Pressure Builds on Merkel as Spain Calls for Bank Aid
June 4 (Bloomberg) -- Chancellor Angela Merkel's spokesman said that Spain knows where to look for aid if it's needed, giving no ground to Prime Minister Mariano Rajoy's pleas that Germany consider new ideas to resolve the debt crisis.
As markets brace for further deterioration in Spain's finance sector and a possible Greek departure from the 17-member euro area, the Canadian government said that finance ministers and central bank governors from the Group of Seven countries will hold a conference call tomorrow to discuss the European debt crisis.
Rajoy sought to open a new avenue of crisis fighting on June 2, when he added his voice to calls for a "banking union" in Europe involving a centralized system to re-capitalize lenders. Merkel shut off another potential solution the same day as she toughened her opposition to euro-area debt sharing, telling members of her party that "under no circumstances" would she agree to euro bonds.

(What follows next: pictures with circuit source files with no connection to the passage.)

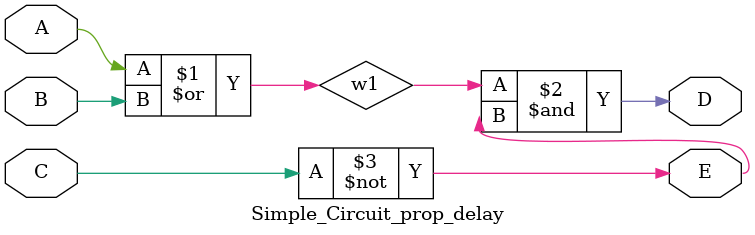
<source format=v>
module	Simple_Circuit_prop_delay(A, B, C, D, E);
	output	D, E;
	input	A, B, C;
	wire	w1;
	
	or	#(30) G1(w1, A, B); // and
	not	#(10) G2(E, C);
	and	#(20) G3(D, w1, E); // or
endmodule
</source>
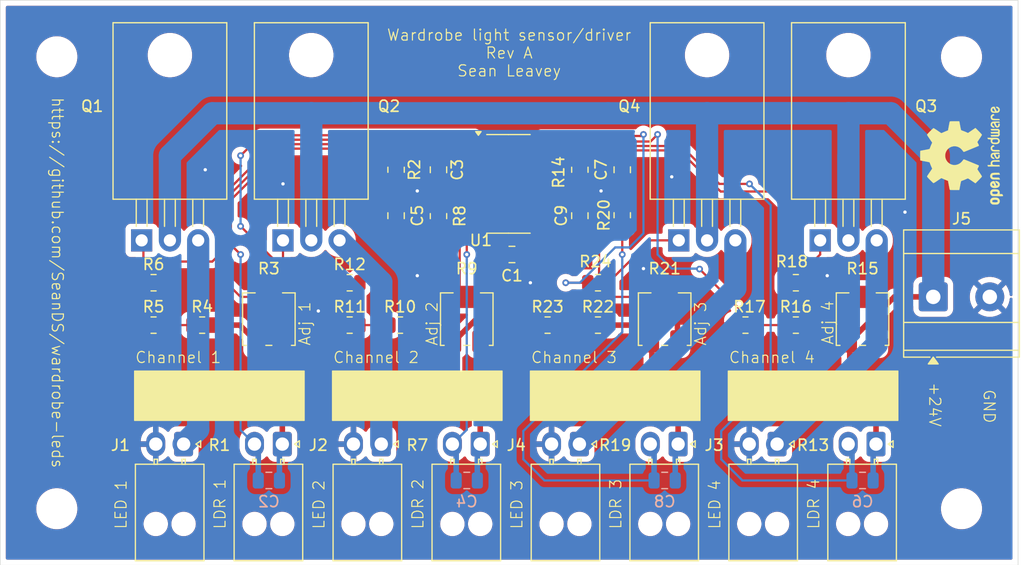
<source format=kicad_pcb>
(kicad_pcb
	(version 20241229)
	(generator "pcbnew")
	(generator_version "9.0")
	(general
		(thickness 1.6)
		(legacy_teardrops no)
	)
	(paper "A4")
	(title_block
		(title "Wardrobe light sensor/driver")
		(date "2025-08-01")
		(rev "A")
		(company "Sean Leavey")
		(comment 1 "https://github.com/SeanDS/wardrobe-leds")
	)
	(layers
		(0 "F.Cu" signal)
		(2 "B.Cu" signal)
		(9 "F.Adhes" user "F.Adhesive")
		(11 "B.Adhes" user "B.Adhesive")
		(13 "F.Paste" user)
		(15 "B.Paste" user)
		(5 "F.SilkS" user "F.Silkscreen")
		(7 "B.SilkS" user "B.Silkscreen")
		(1 "F.Mask" user)
		(3 "B.Mask" user)
		(17 "Dwgs.User" user "User.Drawings")
		(19 "Cmts.User" user "User.Comments")
		(21 "Eco1.User" user "User.Eco1")
		(23 "Eco2.User" user "User.Eco2")
		(25 "Edge.Cuts" user)
		(27 "Margin" user)
		(31 "F.CrtYd" user "F.Courtyard")
		(29 "B.CrtYd" user "B.Courtyard")
		(35 "F.Fab" user)
		(33 "B.Fab" user)
		(39 "User.1" user)
		(41 "User.2" user)
		(43 "User.3" user)
		(45 "User.4" user)
	)
	(setup
		(pad_to_mask_clearance 0)
		(allow_soldermask_bridges_in_footprints no)
		(tenting front back)
		(pcbplotparams
			(layerselection 0x00000000_00000000_5555555f_5755f5ff)
			(plot_on_all_layers_selection 0x00000000_00000000_00000000_00000000)
			(disableapertmacros no)
			(usegerberextensions no)
			(usegerberattributes yes)
			(usegerberadvancedattributes yes)
			(creategerberjobfile yes)
			(dashed_line_dash_ratio 12.000000)
			(dashed_line_gap_ratio 3.000000)
			(svgprecision 4)
			(plotframeref no)
			(mode 1)
			(useauxorigin no)
			(hpglpennumber 1)
			(hpglpenspeed 20)
			(hpglpendiameter 15.000000)
			(pdf_front_fp_property_popups yes)
			(pdf_back_fp_property_popups yes)
			(pdf_metadata yes)
			(pdf_single_document no)
			(dxfpolygonmode yes)
			(dxfimperialunits yes)
			(dxfusepcbnewfont yes)
			(psnegative no)
			(psa4output no)
			(plot_black_and_white yes)
			(sketchpadsonfab no)
			(plotpadnumbers no)
			(hidednponfab no)
			(sketchdnponfab yes)
			(crossoutdnponfab yes)
			(subtractmaskfromsilk no)
			(outputformat 1)
			(mirror no)
			(drillshape 0)
			(scaleselection 1)
			(outputdirectory "rev-A")
		)
	)
	(net 0 "")
	(net 1 "GND")
	(net 2 "+24V")
	(net 3 "Net-(U1A-+)")
	(net 4 "Net-(U1A--)")
	(net 5 "Net-(U1B-+)")
	(net 6 "Net-(U1B--)")
	(net 7 "Net-(U1C-+)")
	(net 8 "Net-(U1C--)")
	(net 9 "Net-(U1D-+)")
	(net 10 "Net-(U1D--)")
	(net 11 "Net-(J1-Pin_1)")
	(net 12 "Net-(J2-Pin_1)")
	(net 13 "Net-(J3-Pin_1)")
	(net 14 "Net-(J4-Pin_1)")
	(net 15 "Net-(Q1-G)")
	(net 16 "Net-(Q2-G)")
	(net 17 "Net-(Q3-G)")
	(net 18 "Net-(Q4-G)")
	(net 19 "Net-(R4-Pad1)")
	(net 20 "Net-(R10-Pad1)")
	(net 21 "Net-(R16-Pad1)")
	(net 22 "Net-(R22-Pad1)")
	(footprint "Potentiometer_SMD:Potentiometer_Bourns_3314J_Vertical" (layer "F.Cu") (at 170.18 109.95 180))
	(footprint "Package_TO_SOT_THT:TO-220-3_Horizontal_TabDown" (layer "F.Cu") (at 118.11 102.87))
	(footprint "Connector_Molex:Molex_Nano-Fit_105313-xx02_1x02_P2.50mm_Horizontal" (layer "F.Cu") (at 109.18 121.19 -90))
	(footprint "Connector_Molex:Molex_Nano-Fit_105313-xx02_1x02_P2.50mm_Horizontal" (layer "F.Cu") (at 135.83 121.19 -90))
	(footprint "Resistor_SMD:R_0805_2012Metric" (layer "F.Cu") (at 164.1875 106.68 180))
	(footprint "Package_SO:SOIC-14_3.9x8.7mm_P1.27mm" (layer "F.Cu") (at 138.365 97.79))
	(footprint "Capacitor_SMD:C_0805_2012Metric" (layer "F.Cu") (at 138.68 104.14))
	(footprint "MountingHole:MountingHole_3.2mm_M3" (layer "F.Cu") (at 179.07 86.36))
	(footprint "Resistor_SMD:R_0805_2012Metric" (layer "F.Cu") (at 124.1025 106.68))
	(footprint "Potentiometer_SMD:Potentiometer_Bourns_3314J_Vertical" (layer "F.Cu") (at 152.4 109.95 180))
	(footprint "Connector_Molex:Molex_Nano-Fit_105313-xx02_1x02_P2.50mm_Horizontal" (layer "F.Cu") (at 126.94 121.19 -90))
	(footprint "MountingHole:MountingHole_3.2mm_M3" (layer "F.Cu") (at 179.07 127))
	(footprint "Connector_Molex:Molex_Nano-Fit_105313-xx02_1x02_P2.50mm_Horizontal" (layer "F.Cu") (at 153.61 121.19 -90))
	(footprint "Potentiometer_SMD:Potentiometer_Bourns_3314J_Vertical" (layer "F.Cu") (at 116.84 109.95 180))
	(footprint "MountingHole:MountingHole_3.2mm_M3" (layer "F.Cu") (at 97.79 127))
	(footprint "Package_TO_SOT_THT:TO-220-3_Horizontal_TabDown" (layer "F.Cu") (at 105.41 102.87))
	(footprint "MountingHole:MountingHole_3.2mm_M3" (layer "F.Cu") (at 97.79 86.36))
	(footprint "Package_TO_SOT_THT:TO-220-3_Horizontal_TabDown" (layer "F.Cu") (at 166.37 102.87))
	(footprint "Resistor_SMD:R_0805_2012Metric" (layer "F.Cu") (at 106.4825 106.68))
	(footprint "Resistor_SMD:R_0805_2012Metric" (layer "F.Cu") (at 164.1875 110.49))
	(footprint "Capacitor_SMD:C_0805_2012Metric" (layer "F.Cu") (at 128.27 100.65 90))
	(footprint "Resistor_SMD:R_0805_2012Metric" (layer "F.Cu") (at 128.27 96.52 -90))
	(footprint "Resistor_SMD:R_0805_2012Metric" (layer "F.Cu") (at 144.78 96.52 -90))
	(footprint "Connector_Molex:Molex_Nano-Fit_105313-xx02_1x02_P2.50mm_Horizontal" (layer "F.Cu") (at 144.74 121.19 -90))
	(footprint "Package_TO_SOT_THT:TO-220-3_Horizontal_TabDown" (layer "F.Cu") (at 153.67 102.87))
	(footprint "Resistor_SMD:R_0805_2012Metric" (layer "F.Cu") (at 124.1025 110.49))
	(footprint "Resistor_SMD:R_0805_2012Metric" (layer "F.Cu") (at 106.4825 110.49))
	(footprint "Symbol:OSHW-Logo2_9.8x8mm_SilkScreen" (layer "F.Cu") (at 179.07 95.25 90))
	(footprint "Capacitor_SMD:C_0805_2012Metric" (layer "F.Cu") (at 144.78 100.65 90))
	(footprint "Capacitor_SMD:C_0805_2012Metric"
		(layer "F.Cu")
		(uuid "af777668-65c6-4f80-9a6a-df3eb4d985b0")
		(at 148.59 96.52 -90)
		(descr "Capacitor SMD 0805 (2012 Metric), square (rectangular) end terminal, IPC-7351 nominal, (Body size source: IPC-SM-782 page 76, https://www.pcb-3d.com/wordpress/wp-content/uploads/ipc-sm-782a_amendment_1_and_2.pdf, https://docs.google.com/spreadsheets/d/1BsfQQcO9C6DZCsRaXUlFlo91Tg2WpOkGARC1WS5S8t0/edit?usp=sharing), generated with kicad-footprint-generator")
		(tags "capacitor")
		(property "Reference" "C7"
			(at 0 1.905 90)
			(layer "F.SilkS")
			(uuid "6db55ae2-ce9a-4cd3-a0fc-df7506cf4840")
			(effects
				(font
					(size 1 1)
					(thickness 0.15)
				)
			)
		)
		(property "Value" "1u"
			(at 0 -1.905 90)
			(layer "F.Fab")
			(uuid "fe4adb9f-468e-4ffb-b9c3-54cb4a2d5c3d")
			(effects
				(font
					(size 1 1)
					(thickness 0.15)
				)
			)
		)
		(property "Datasheet" "~"
			(at 0 0 90)
			(layer "F.Fab")
			(hide yes)
			(uuid "1185ba84-4da7-4c04-8d96-3dce9743b21c")
			(effects
				(font
					(size 1.27 1.27)
					(thickness 0.15)
				)
			)
		)
		(property "Description" "Unpolarized capacitor"
			(at 0 0 90)
			(layer "F.Fab")
			(hide yes)
			(uuid "4f059454-6eb6-41ea-b460-f2fadc0f7ca9")
			(effects
				(font
					(size 1.27 1.27)
					(thickness 0.15)
				)
			)
		)
		(property ki_fp_filters "C_*")
		(path "/3cbb969f-b4c5-436e-a817-e6941309ad28")
		(sheetname "/")
		(sheetfile "wardrobe-led-controller.kicad_sch")
		(attr smd)
		(fp_line
			(start -0.261252 0.735)
			(end 0.261252 0.735)
			(stroke
				(width 0.12)
				(type solid)
			)
			(layer "F.SilkS")
			(uuid "dcdbd897-a5a4-4756-a715-1921d4d0aacd")
		)
		(fp_line
			(start -0.261252 -0.735)
			(end 0.261252 -0.735)
			(stroke
				(width 0.12)
				(type solid)
			)
			(layer "F.SilkS")
			(uuid "17062892-ee3e-450a-a23d-33a7ee10e0fd")
		)
		(fp_line
			(start -1.7 0.98)
			(end -1.7 -0.98)
			(stroke
				(width 0.05)
				(type solid)
			)
			(layer "F.CrtYd")
			(uuid "f82f2b43-8fc2-44e1-8541-486d8906f133")
		)
		(fp_line
			(start 1.7 0.98)
			(end -1.7 0.98)
			(stroke
				(width 0.05)
				(type solid)
			)
			(layer "F.CrtYd")
			(uuid "fc8d34fa-ceef-4917-b684-85b0e5a76f64")
		)
		(fp_line
			(start -1.7 -0.98)
			(end 1.7 -0.98)
			(stroke
				(width 0.05)
				(type solid)
			)
			(layer "F.CrtYd")
			(uuid "501bc048-ef10-493c-b092-2dbd2d31091c")
		)
		(fp_line
			(start 1.7 -0.98)
			(end 1.7 0.98)
			(stroke
				(width 0.05)
				(type solid)
			)
			(layer "F.CrtYd")
			(uuid "32a19aa2-4b2f-4031-8dc5-555453bd5adf")
		)
		(fp_line
			(start -1 0.625)
			(end -1 -0.625)
			(stroke
				(width 0.1)
				(type solid)
			)
			(layer "F.Fab")
			(uuid "6e9e18b7-a958-4d7e-8d31-ead8ca29cea8")
		)
		(fp_line
			(start 1 0.625)
			(end -1 0.625)
			(stroke
				(width 0.1)
				(type solid)
			)
			(layer "F.Fab")
			(uuid "b197b1e3-4fca-4aaa-8479-f20681fb323f")
		)
		(fp_line
			(start -1 -0.625)
			(end 1 -0.625)
			(stroke
				(width 0.1)
				(type solid)
			)
			(layer "F.Fab")
			(uuid "df5cd311-f059-4c65-bdeb-c43f25ee0116")
		)
		(fp_line
			(start 1 -0.625)
			(end 1 0.625)
			(stroke
				(width 0.1)
				(type solid)
			)
			(layer "F.Fab")
			(uuid "cf9928dd-45d5-49b9-96b8-659cf8ba8cb2")
		)
		(fp_text user "${REFERENCE}"
			(at 0 0 90)
			(layer "F.Fab")
			(uuid "2af7a4c6-a68a-410a-8f54-8a84e0139ed3")
			(effects
				(font
					(size 0.5 0.5)
					(thickness 0.08)
				)
			)
		)
		(pad "1" smd roundrect
			(at -0.95 0 270)
			(size 1 1.45)
			(layers "F.Cu" "F.Mask" "F.Paste")
			(roundrect_rratio 0.25)
			(net 8 "Net-(U1C--)")
			(pintype "passive")
			(uuid "61384f7b-71db-4031-b56a-cf1e1cf5c50a")
		)
		(pad "2" smd roundrect
			(at 0.95 0 270)
			(size 1 1.45)
			(layers "F.Cu" "F.Mask" "F.Paste")
			(roundrect_rratio 0.25)
			(net 1 "GND
... [391227 chars truncated]
</source>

Options "that resemble euro bonds" are conceivable after a process of European integration lasting "many years," Merkel's chief spokesman, Steffen Seibert, told reporters in Berlin today. For now, "it's up to national governments to decide whether they want to avail themselves of aid from the backstop and accept the conditions linked to it, and that of course also applies to Spain."
Obama Blame
As euro-area unemployment reached its highest level on record, manufacturing output contracted for a 10th straight month in May and the currency plunged close to a two-year low against the U.S. dollar, leaders continued to wrangle over the details of support for the currency bloc. President Barack Obama meanwhile laid the blame for sluggish U.S. employment at the feet of euro-area leaders, saying they haven't done enough to resolve the crisis, now in its third year.
European and Asian stocks fell, with Chinese shares in Hong Kong headed for a bear market. The Stoxx Europe 600 Index slid 0.4 percent at 4:04 p.m. in Frankfurt after the Hong Kong Hang Seng Index dropped 2.3 percent. The euro was up 0.5 percent against the dollar to $1.2493.
Merkel will discuss proposals on closer banking coordination when she meets today in Berlin with European Commission President Jose Barroso, Commission spokeswoman Pia Ahrenkilde-Hansen said today in Brussels. Merkel and Barroso will make a statement at 7 p.m. local time.
French Pressure
Renewed pressure on the German leader came from French Finance Minister Pierre Moscovici and EU Economy Commissioner Olli Rehn, who said that a first step toward a banking union should be to allow the euro's permanent rescue fund inject cash into banks instead of channeling it through governments.
"We have been considering this as a serious possibility of breaking the link between the sovereigns and the banks," Rehn told reporters today in Brussels. "It is important to consider this alternative of direct bank recapitalization."
Germany will await European Union proposals on a banking union, Finance Ministry spokesman Martin Kotthaus said.
"With the term 'banking union' there are not only a lot of different concepts," Kotthaus told reporters in Berlin. "The term is used in many contexts with many different ways of understanding it."
Merkel's coalition parties, meeting in Berlin, "stress that all tools stand ready to ensure the safety of banks in the euro zone," the government said in a later e-mailed statement.
Urging Bailout
Merkel and Finance Minister Wolfgang Schaeuble have urged Spain to accept an international bailout, Der Spiegel magazine reported in this week's edition, without saying where it obtained the information. Spain's El Pais said yesterday that the EU is also pressing Spain to accept funds, citing unidentified officials in Brussels.
"If aid is needed, everybody knows that Europe stands ready, that Europe shows solidarity and that Europe has aid instruments available," Seibert said, when asked about the report. "But the decision on that rests solely with the Spanish government."
In Madrid, Maria Dolores de Cospedal, the deputy leader of Spain's ruling People's Party, told reporters that "Spain is capable of getting out of this on its own."
Yields on German two-year notes fell below zero for the first time ever last week as investors fled riskier sovereign debt. Spanish bonds dropped for a fourth week, pushing the country's 10-year yields above 6.5 percent -- nearing the 7 percent threshold which triggered the three earlier bailouts.
Spain plans to sell bonds maturing in 2014, 2016 and 2022 on June 7. The amount hasn't yet been set.